→ What this task involves: Look below and pull out each line with the word "left".

→ Task input:
# # # # # # #

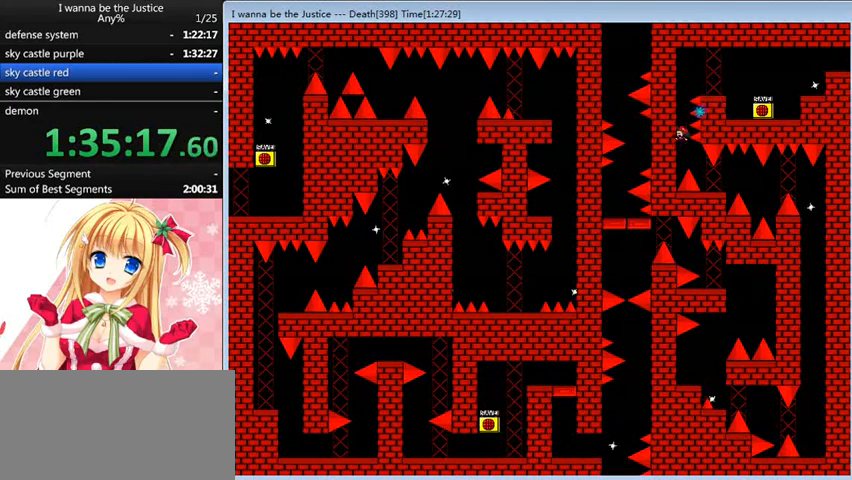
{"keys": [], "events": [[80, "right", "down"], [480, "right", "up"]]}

# # # # # # #

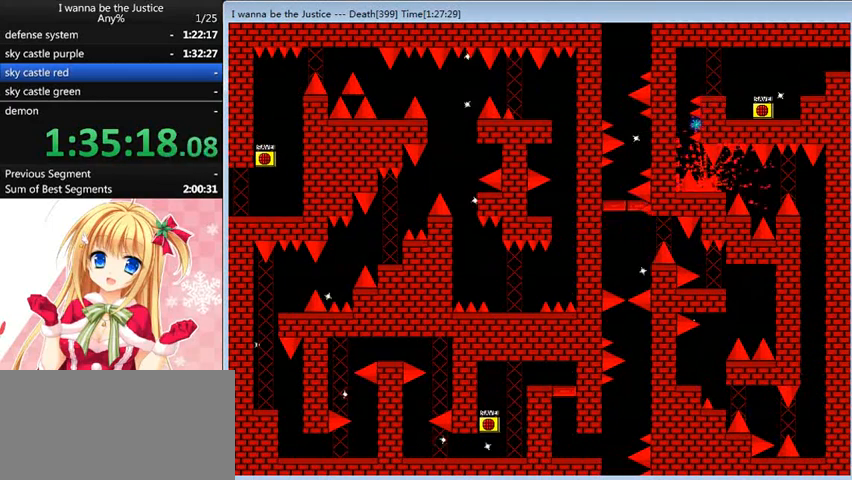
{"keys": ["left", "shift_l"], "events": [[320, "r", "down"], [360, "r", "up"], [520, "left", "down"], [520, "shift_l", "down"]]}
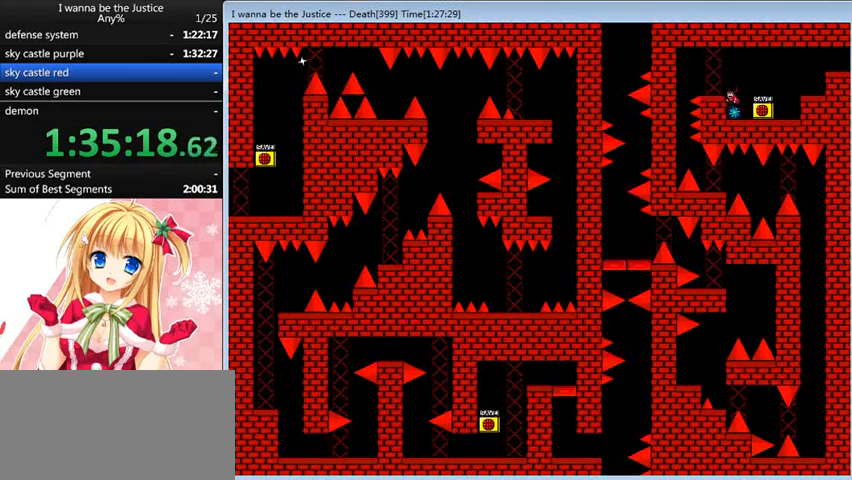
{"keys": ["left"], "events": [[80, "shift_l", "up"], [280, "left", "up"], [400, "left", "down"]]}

# # # # # # #

→ Your response:
{"keys": ["left", "shift_l"], "events": [[320, "r", "down"], [360, "r", "up"], [520, "left", "down"], [520, "shift_l", "down"]]}
{"keys": ["left"], "events": [[80, "shift_l", "up"], [280, "left", "up"], [400, "left", "down"]]}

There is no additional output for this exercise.